The preprint of our work on one-shot object detection and instance segmentation is on arXiv. In this work, we learn to detect and segment instances of previously unseen object categories based on a single visual instruction example. For example, given the image below and either a person (left) or a car (right) as the reference, the goal of the system is to detect all persons (far left) and cars (far right), respectively. Note that in this case, neither persons nor cars were annotated in the training set.
Our approach to solving this problem is based on the popular Mask R-CNN architecture. We extend its backbone to be a Siamese network, which computes an embedding of both query and reference image, based on which its region proposal network (RPN) generates bounding box proposals targeted to the reference category.
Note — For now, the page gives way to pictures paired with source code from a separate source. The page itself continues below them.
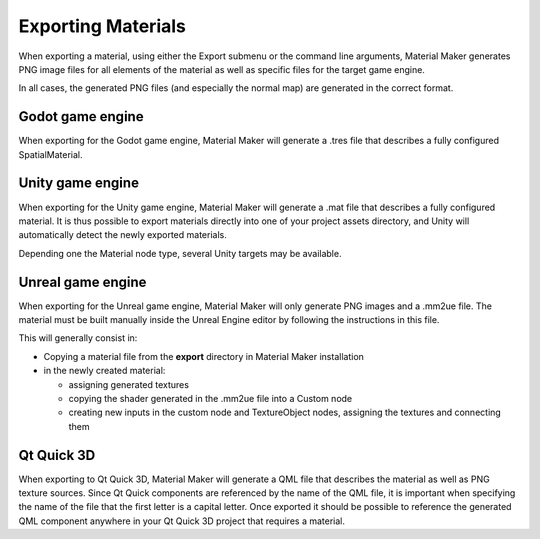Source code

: .. _export-section:

Exporting Materials
===================

When exporting a material, using either the Export submenu or the command line arguments,
Material Maker generates PNG image files for all elements of the material as well as
specific files for the target game engine.

In all cases, the generated PNG files (and especially the normal map) are generated in the
correct format.

Godot game engine
-----------------

When exporting for the Godot game engine, Material Maker will generate a .tres file that
describes a fully configured SpatialMaterial.

Unity game engine
-----------------

When exporting for the Unity game engine, Material Maker will generate a .mat file that
describes a fully configured material. It is thus possible to export materials directly
into one of your project assets directory, and Unity will automatically detect the newly
exported materials.

Depending one the Material node type, several Unity targets may be available.

Unreal game engine
------------------

When exporting for the Unreal game engine, Material Maker will only generate PNG
images and a .mm2ue file. The material must be built manually inside the Unreal
Engine editor by following the instructions in this file.

This will generally consist in:

* Copying a material file from the **export** directory in Material Maker installation

* in the newly created material:

  * assigning generated textures

  * copying the shader generated in the .mm2ue file into a Custom node

  * creating new inputs in the custom node and TextureObject nodes, assigning the textures and connecting them

.. image:: images/unreal_export.png
  :align: center

Qt Quick 3D
------------

When exporting to Qt Quick 3D, Material Maker will generate a QML file that describes the
material as well as PNG texture sources. Since Qt Quick components are referenced by the
name of the QML file, it is important when specifying the name of the file that the
first letter is a capital letter. Once exported it should be possible to reference the
generated QML component anywhere in your Qt Quick 3D project that requires a material.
These proposals are then scored as match/non-match by a classification head (CLS) and foreground-background masks are generated by a segmentation head (SEGM).
This task is substantially harder than either object detection/instance segmentation or one-shot learning (which is usually addressed in a classification/discrimination setting) individually. Our current performance on MS-COCO – using splits of 60 categories for training and 20 for one-shot testing – is around 15% and 17% mAP50 for detection and instance segmentation, respectively. Thus, we have established a first baseline and there is definitely room for improvement.
Michaelis C, Ustyuzhaninov I, Bethge M, Ecker AS (2018): One-Shot Instance Segmentation. arXiv:1811.11507.